Central Maryland Regional Transit
- Founded: May 1987, as Corridor Transportation Corporation, by the Baltimore Washington Corridor Chamber
- Commenced operation: May 1989
- Ceased operation: (Renamed) by Jan 2018
- Locale: Laurel, Maryland
- Service area: Anne Arundel County, Prince George's County, Howard County
- Service type: Transit bus
- Alliance: Central Maryland Transportation Alliance
- Routes: 17
- Fleet: 72 vehicles
- Annual ridership: 1.6 million in FY 2011
- Operator: Central Maryland Regional Transit
- Chief executive: James B. Perez
- Finance and Administration Director: Beverly Walenga
- Website: www.transitrta.com

= Central Maryland Regional Transit =

Bus system and mobility management service in Maryland, U.S.

Central Maryland Regional Transit was a bus system serving the greater Laurel, Maryland area and parts of the neighboring Anne Arundel, Prince George's, and Howard counties.
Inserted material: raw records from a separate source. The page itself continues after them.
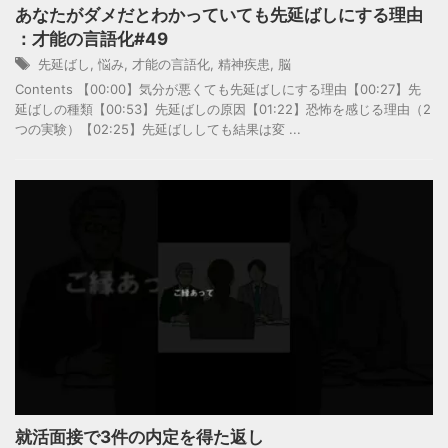
あなたがダメだとわかっていても先延ばしにする理由
：才能の言語化#49
先延ばし
,
悩み
,
才能の言語化
,
精神疾患
,
脳
Contents 【00:00】気分が悪くても先延ばしにする理由【00:27】先
延ばしの種類【00:53】先延ばしの原因【01:22】恐怖を感じる理由（2
つの実験）【02:25】先延ばししても結果は変 ...
就活面接で3件の内定を得た返し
Former service into Montgomery County ended in January 2010 due to a lack of funding, though a re-expansion to the county was sought.
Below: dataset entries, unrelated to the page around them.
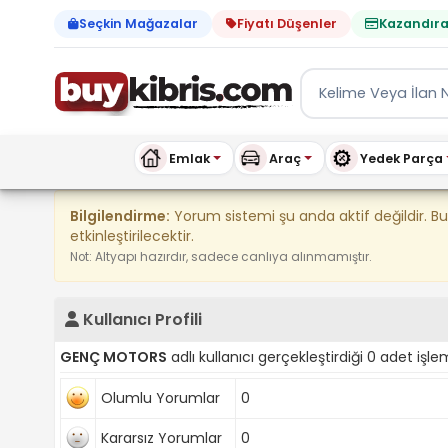
Seçkin Mağazalar
Fiyatı Düşenler
Kazandıra
Emlak
Araç
Yedek Parça
Kıbrıs İlan Platformu | Sa
Bilgilendirme:
Yorum sistemi şu anda aktif değildir. B
etkinleştirilecektir.
Not: Altyapı hazırdır, sadece canlıya alınmamıştır.
Kullanıcı Profili
GENÇ MOTORS
adlı kullanıcı gerçekleştirdiği 0 adet işle
Olumlu Yorumlar
0
Kararsız Yorumlar
0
CMRT was founded as the Corridor Transportation Corporation in May 1987 by the Baltimore Washington Corridor Chamber, and began its transit operation as Connect-a-Ride two years later with nine buses serving five routes. The non-profit organization gained independence and changed its name in the early 2010 timeframe, and the bus service rebranded to the same name in early 2013.

In 2014, Howard County initiated its own Regional Transportation Agency of Central Maryland, recruiting Anne Arundel County to join. CMRT bid on providing services to these regions after July 1, but lost to First Transit.

Despite no longer running transit operations as of July 1, 2014, CMRT continued operation as a 501(c)(3), nonprofit organization, specifically dedicated to providing mobility management services such as travel training and a website and call center branded the Transportation Resource Information Point. CMRT's Travel Training program was "a comprehensive training program designed to teach people the necessary skills to travel safely and independently on fixed-route public transportation" and "...intended for individuals with disabilities, senior citizens, students and low-income families." The Transportation Resource Information Point was a one-call, one-click resource designed to provide regional transit information throughout Central Maryland. Both programs serve a six-county region including Anne Arundel, Baltimore, Carroll, Harford, Howard, and Prince George's Counties, and including the City of Baltimore.

By January 2018, CMRT had become the Center for Mobility Equity.